Однако, псих - Денис Александрович Маденов 2 стр.



***

Несколько дней спустя Ван выглядел слегка уставшим, и было видно, что он спал меньше, чем обычно. Я видел его несколько раз. Его «окуляры» пусто разглядывали местность перед ним. Один раз всё же мы поговорили.

С сияющей улыбкой он подошёл ко мне и начал обыкновенно:

 Как дела? Что нового?

 Всё нормально,  Ван, видимо, почувствовал, что я ощущаю себя по-настоящему нормально, и начал тарахтеть без умолку.  Оказывается la télépathie помогают сразу несколько наук: биология, физика и математика. От физики до биологии, в принципе, как от математики до биологии, ну, далеко, то есть, хотя, я считаю, математика это язык Бога, а биология священное писание свидетелей божьих дел! Кто бы мог подумать, что между этими науками есть такая тесная, я бы сказал, интимная связь!

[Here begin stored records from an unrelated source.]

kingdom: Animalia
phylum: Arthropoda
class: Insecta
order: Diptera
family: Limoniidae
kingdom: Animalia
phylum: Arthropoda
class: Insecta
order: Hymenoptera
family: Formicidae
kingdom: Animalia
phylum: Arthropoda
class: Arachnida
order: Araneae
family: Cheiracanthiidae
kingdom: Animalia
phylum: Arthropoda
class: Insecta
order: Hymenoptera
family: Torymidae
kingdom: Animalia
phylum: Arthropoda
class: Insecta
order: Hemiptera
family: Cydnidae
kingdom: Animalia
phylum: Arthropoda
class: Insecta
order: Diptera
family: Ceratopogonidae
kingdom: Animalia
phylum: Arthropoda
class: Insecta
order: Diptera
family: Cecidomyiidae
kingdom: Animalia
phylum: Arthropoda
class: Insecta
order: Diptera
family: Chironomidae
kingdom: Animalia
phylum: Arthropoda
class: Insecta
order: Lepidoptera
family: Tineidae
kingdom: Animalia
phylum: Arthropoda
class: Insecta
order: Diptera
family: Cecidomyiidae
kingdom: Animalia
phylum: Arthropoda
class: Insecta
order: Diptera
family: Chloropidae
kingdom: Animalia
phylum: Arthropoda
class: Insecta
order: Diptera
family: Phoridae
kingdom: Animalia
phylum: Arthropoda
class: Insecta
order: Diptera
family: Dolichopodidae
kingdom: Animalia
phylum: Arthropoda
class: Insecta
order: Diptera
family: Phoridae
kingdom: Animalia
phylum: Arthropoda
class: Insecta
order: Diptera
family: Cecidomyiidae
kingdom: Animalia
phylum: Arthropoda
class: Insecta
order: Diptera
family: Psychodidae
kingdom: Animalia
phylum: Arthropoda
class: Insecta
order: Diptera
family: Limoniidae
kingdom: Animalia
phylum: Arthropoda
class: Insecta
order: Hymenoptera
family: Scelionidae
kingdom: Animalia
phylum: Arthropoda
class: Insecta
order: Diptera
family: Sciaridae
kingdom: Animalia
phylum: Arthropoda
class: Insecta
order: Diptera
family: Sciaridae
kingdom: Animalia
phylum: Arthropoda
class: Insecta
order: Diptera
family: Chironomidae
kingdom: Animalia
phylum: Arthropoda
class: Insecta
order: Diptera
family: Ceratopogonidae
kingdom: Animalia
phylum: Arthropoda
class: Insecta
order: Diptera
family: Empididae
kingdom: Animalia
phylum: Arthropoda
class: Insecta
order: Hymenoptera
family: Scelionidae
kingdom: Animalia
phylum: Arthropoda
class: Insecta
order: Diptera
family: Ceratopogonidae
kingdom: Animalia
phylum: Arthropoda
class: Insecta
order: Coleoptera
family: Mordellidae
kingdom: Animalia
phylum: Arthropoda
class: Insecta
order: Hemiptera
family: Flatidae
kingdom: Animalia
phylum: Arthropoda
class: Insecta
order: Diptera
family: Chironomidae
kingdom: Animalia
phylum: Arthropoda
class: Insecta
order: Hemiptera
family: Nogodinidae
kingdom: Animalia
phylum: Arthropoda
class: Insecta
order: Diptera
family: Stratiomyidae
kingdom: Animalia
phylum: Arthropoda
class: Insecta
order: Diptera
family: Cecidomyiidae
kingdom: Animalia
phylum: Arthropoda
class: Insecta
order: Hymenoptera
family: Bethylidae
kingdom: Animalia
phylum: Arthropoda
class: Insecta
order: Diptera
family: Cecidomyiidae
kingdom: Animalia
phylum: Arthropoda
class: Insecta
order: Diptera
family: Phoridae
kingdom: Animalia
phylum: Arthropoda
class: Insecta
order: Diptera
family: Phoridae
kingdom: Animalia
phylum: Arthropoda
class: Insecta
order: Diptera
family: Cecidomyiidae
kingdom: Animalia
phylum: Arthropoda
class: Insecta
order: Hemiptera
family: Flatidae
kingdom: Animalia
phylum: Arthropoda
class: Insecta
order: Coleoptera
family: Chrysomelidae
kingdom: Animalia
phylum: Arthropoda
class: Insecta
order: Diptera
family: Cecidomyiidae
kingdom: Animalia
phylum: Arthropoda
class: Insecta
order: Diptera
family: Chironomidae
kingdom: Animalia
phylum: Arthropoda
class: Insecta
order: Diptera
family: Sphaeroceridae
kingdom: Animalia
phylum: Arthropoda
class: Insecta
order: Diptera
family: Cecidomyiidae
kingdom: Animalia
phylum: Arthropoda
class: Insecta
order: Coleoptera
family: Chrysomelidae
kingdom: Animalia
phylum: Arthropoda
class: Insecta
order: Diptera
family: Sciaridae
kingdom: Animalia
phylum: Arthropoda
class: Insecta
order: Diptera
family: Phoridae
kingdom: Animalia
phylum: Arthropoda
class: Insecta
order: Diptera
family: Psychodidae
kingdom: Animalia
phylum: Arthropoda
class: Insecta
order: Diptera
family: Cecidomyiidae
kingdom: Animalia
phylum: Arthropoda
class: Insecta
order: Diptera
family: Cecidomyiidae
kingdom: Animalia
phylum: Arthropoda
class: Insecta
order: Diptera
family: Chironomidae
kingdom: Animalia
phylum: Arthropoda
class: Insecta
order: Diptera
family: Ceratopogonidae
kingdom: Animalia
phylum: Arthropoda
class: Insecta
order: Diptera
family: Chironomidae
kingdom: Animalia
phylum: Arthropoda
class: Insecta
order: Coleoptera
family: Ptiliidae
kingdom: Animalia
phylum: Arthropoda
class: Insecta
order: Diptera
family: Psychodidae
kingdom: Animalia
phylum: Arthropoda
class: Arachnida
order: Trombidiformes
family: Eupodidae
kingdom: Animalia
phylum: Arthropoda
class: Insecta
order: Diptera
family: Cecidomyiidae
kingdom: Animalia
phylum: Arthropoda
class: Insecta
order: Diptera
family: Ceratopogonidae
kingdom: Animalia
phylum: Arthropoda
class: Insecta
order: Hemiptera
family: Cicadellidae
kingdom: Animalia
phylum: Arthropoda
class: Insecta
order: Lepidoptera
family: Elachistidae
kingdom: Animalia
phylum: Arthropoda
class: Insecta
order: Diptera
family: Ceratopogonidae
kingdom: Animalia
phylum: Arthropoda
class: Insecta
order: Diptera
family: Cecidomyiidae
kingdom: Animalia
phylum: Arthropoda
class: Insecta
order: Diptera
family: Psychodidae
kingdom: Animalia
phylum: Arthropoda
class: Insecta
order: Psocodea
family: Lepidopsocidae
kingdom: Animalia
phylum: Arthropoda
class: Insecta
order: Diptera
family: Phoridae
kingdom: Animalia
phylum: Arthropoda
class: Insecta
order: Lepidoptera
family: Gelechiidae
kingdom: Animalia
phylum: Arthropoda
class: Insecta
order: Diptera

Ван говорил очень много. Он разошёлся не на шутку и рассказал мне об интересных выводах, сделанных на основе литературы и своих наблюдений. И это было действительно интересно! Щеки его покраснели, зрачки расплылись и закрыли блёклую радужку глаз, а сами глаза постоянно двигались. Впрочем, мне потихоньку начало уже было надоедать, как он вдруг остановился и извлёк с самодовольной улыбкой:

 Хочешь есть?  он поставил ударение на последнее слово.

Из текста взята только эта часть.